Assignment A: Decide whether each statement below agrees with the excerpt on co-ordinated convex functions that follows. Answer yes or no for each one and quote the deciding words of the excerpt. (i) The function being integrated to the power q is called co-ordinated convex on Δ. (ii) The bound on the first double integral carries a factor of 1/2. (iii) Both integrals in the double integrals run from 0 to 1.

On the other hand, as \(\vert \frac{\partial ^{2}\mathcal{F}}{\partial \psi \partial \varphi } \vert ^{q}\) is a co-ordinated convex function on Δ, we obtain

$$\begin{aligned}& \int _{0}^{1} \int _{0}^{1} \biggl\vert \frac{\partial ^{2}\mathcal{F}}{\partial \psi \partial \varphi } \bigl( U_{1}(\psi ),V_{1}( \varphi ) \bigr) \biggr\vert ^{q}\,d\varphi \,d\psi \end{aligned}$$

(2.15)

$$\begin{aligned}& \quad \leq \frac{1}{4} \biggl[ \biggl\vert \frac{\partial ^{2}\mathcal{F}}{\partial \psi \partial \varphi } ( \kappa , \gamma ) \biggr\vert ^{q}+ \biggl\vert \frac{\partial ^{2}\mathcal{F}}{\partial \psi \partial \varphi } ( \kappa ,\rho _{3} ) \biggr\vert ^{q}+ \biggl\vert \frac{\partial ^{2}\mathcal{F}}{\partial \psi \partial \varphi } ( \rho _{1},\gamma ) \biggr\vert ^{q} \\& \qquad {}+ \biggl\vert \frac{\partial ^{2}\mathcal{F}}{\partial \psi \partial \varphi } ( \rho _{1},\rho _{3} ) \biggr\vert ^{q} \biggr] , \\& \int _{0}^{1} \int _{0}^{1} \biggl\vert \frac{\partial ^{2}\mathcal{F}}{\partial \psi \partial \varphi } \bigl( U_{1}(\psi ),V_{2}( \varphi ) \bigr) \biggr\vert ^{q}\,d\varphi \,d\psi \end{aligned}$$

(2.16)

Assignment B: Duplicate the lines of the records word for word, starting with the line with "spec-driven development" and going on through the line with "Alle Beiträge".

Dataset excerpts
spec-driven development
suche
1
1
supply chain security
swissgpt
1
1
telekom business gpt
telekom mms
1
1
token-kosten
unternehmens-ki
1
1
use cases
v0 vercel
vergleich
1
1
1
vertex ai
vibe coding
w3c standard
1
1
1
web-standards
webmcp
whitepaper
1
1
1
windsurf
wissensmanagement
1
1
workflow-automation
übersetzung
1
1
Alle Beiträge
---
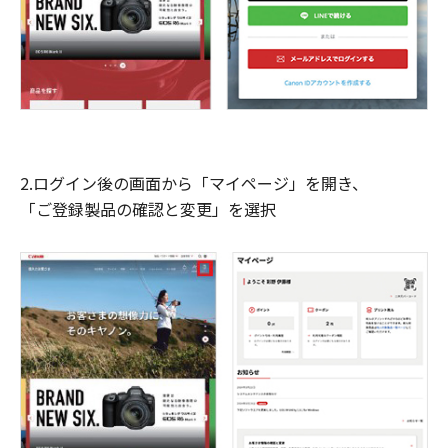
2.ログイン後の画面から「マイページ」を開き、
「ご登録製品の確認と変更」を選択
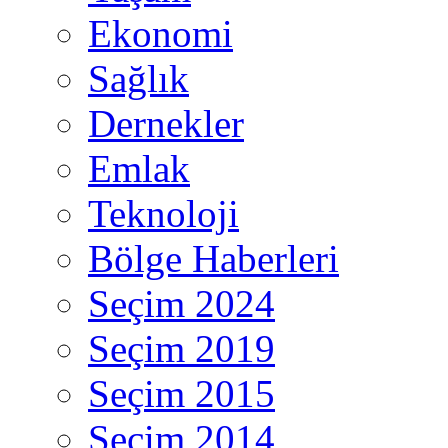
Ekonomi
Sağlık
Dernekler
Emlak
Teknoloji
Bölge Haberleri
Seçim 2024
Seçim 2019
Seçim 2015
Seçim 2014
...
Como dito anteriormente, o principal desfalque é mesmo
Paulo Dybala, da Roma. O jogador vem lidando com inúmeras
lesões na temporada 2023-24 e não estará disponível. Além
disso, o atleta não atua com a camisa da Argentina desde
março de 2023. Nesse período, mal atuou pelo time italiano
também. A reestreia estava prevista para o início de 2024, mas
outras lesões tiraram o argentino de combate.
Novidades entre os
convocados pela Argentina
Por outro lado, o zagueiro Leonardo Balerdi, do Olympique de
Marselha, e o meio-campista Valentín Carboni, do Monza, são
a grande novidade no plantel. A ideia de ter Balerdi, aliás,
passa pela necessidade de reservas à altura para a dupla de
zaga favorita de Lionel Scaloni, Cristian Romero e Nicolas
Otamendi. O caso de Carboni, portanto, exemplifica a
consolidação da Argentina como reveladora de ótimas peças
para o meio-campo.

Task response A:
(i) Yes: "is a co-ordinated convex function on Δ"
(ii) No: "\leq \frac{1}{4}"
(iii) Yes: "\int _{0}^{1} \int _{0}^{1}"

Task response B:
spec-driven development
suche
1
1
supply chain security
swissgpt
1
1
telekom business gpt
telekom mms
1
1
token-kosten
unternehmens-ki
1
1
use cases
v0 vercel
vergleich
1
1
1
vertex ai
vibe coding
w3c standard
1
1
1
web-standards
webmcp
whitepaper
1
1
1
windsurf
wissensmanagement
1
1
workflow-automation
übersetzung
1
1
Alle Beiträge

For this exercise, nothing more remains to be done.